#### Given passage
• • •
Morgan LaFour had a reputation far and wide as a master duck and goose-caller.  His daughter, Sharon Elliott said, “He use to stand in the bathtub at our home and call geese with his mouth out the window.  I’d look outside after he called, and our yard was filled with geese.  “He always used a duck call to call ducks,” said Sharon, “but he called geese with his mouth.”  


In a 1955 Houston Chronicle article, Bob Brister wrote, “Paul Germany and Karl Heisley ended the season with the biggest thrill of the year . . . besides limits of sprig and mallard.  They got to watch LaFour call a single goose high out of the clouds right down into the blind.”

Darrell Skillern of Cove, TX

Darrell Skillern, of Cove, an avid sportsman and duck hunter, recalls when he first met Morgan LaFour.  He was just a lad and living with his folks in Channelview at the time.  His dad and a friend, Henry McNulty, or Mr. Mack as Darrell called him, took him along on a trip to see Morgan LaFour in Wallisville to negotiate a duck hunt.  At that time, Morgan was charging $5 for day hunts and $3 for kids.  Times were still tough during those days and Darrell’s dad was having a hard time justifying paying that much for a hunt when he had always hunted for nothing.  They headed back home that day without closing the deal.  They made two more trips with the same outcome.  Halfway home after the third trip Darrell said to his dad, “You’ve already made three trips over to see Mr. LaFour, why don’t we just hunt.”  Darrell said his dad wheeled the car around, headed back to Wallisville and sealed the deal.  


Darrell said Morgan would hook all the hunters boats up like cars in a train and pull they snake-style down a cut in the Trinity to the back of Lake Charlotte.  “The stream was navigable then,” said Darrell, “but you would probably not be able to navigate it today as the mouth is silted up and too shallow for most boats.”  


Morgan would pull the boats to the first blind and the last boat in the train would untie and row over to his blind.  Morgan would repeat the process until all the hunters were settled. 


 Morgan’s blinds were completely covered with cane on all four sides with a small opening on the side where you entered.  Darrell said he would make them with a cane overhang where the boat would be concealed.  Inside there would be benches all around and open on the top.  Darrell said he was so young on this first hunt he could not sit down to hunt, he had to stand.   


Darrell’s dad was not too impressed at the end of the hunt.  You see, his dad loved “yellow feet” mallards and all they bagged that day was pintails, teel, and gadwalls, but for Darrell, it was the beginning of his love affair with duck hunting.   

I Love Everything About it

Darrell said he loves everything about duck hunting, from the preparation to the cold, the rain, the misery, working the dogs, the decoys, the anticipation of opening day, the sunrise when it dispels the night, and even getting stuck in the mud.  There is not much that brings him more joy than duck hunting!
• • •
#### Information given
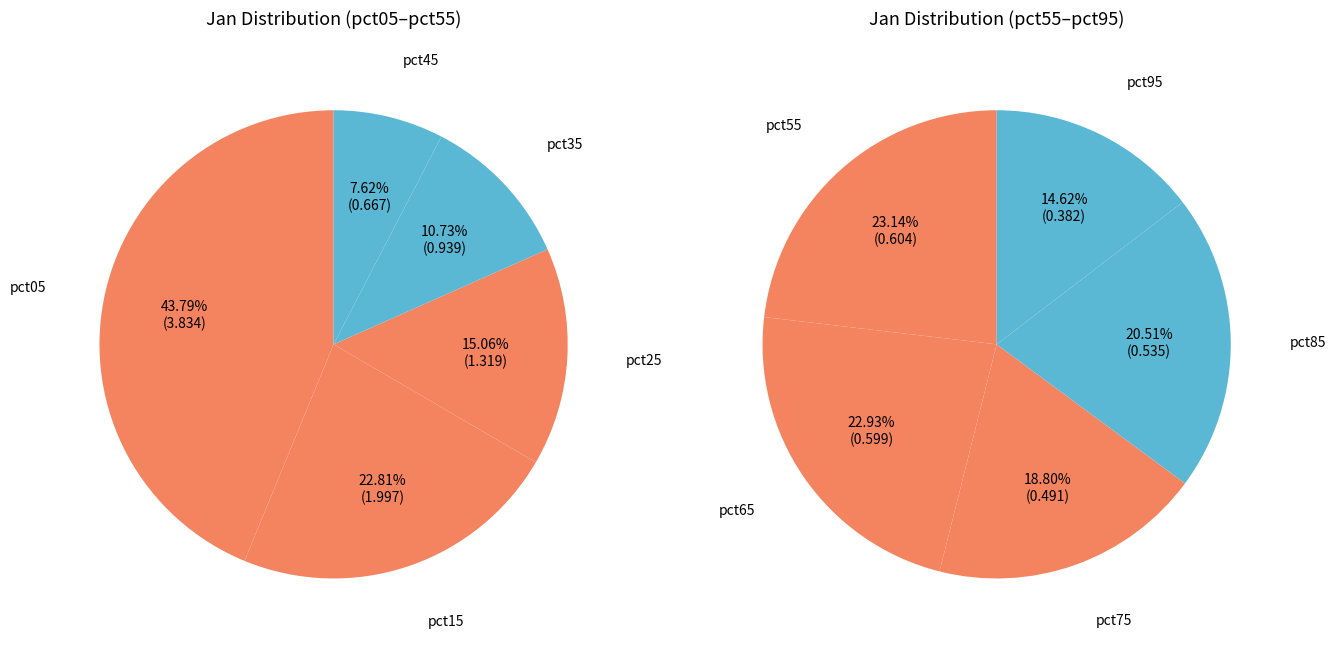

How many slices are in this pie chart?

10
• • •
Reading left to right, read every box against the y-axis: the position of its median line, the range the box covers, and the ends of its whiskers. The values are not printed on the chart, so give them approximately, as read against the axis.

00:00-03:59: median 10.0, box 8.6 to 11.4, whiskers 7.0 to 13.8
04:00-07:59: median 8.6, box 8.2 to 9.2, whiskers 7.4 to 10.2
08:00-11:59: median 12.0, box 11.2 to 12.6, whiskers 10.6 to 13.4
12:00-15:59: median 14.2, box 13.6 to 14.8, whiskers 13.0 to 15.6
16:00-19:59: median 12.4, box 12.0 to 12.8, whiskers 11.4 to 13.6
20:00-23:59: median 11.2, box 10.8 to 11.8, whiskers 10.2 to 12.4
• • •
#### To do
Rewrite the account of Morgan LaFour starting at the words "Morgan would pull" and stopping after "hunters were settled.", with "first blind" changed to "nearest blind". The entries are not required for anything asked here.

#### Solution below
Morgan would pull the boats to the nearest blind and the last boat in the train would untie and row over to his blind.  Morgan would repeat the process until all the hunters were settled.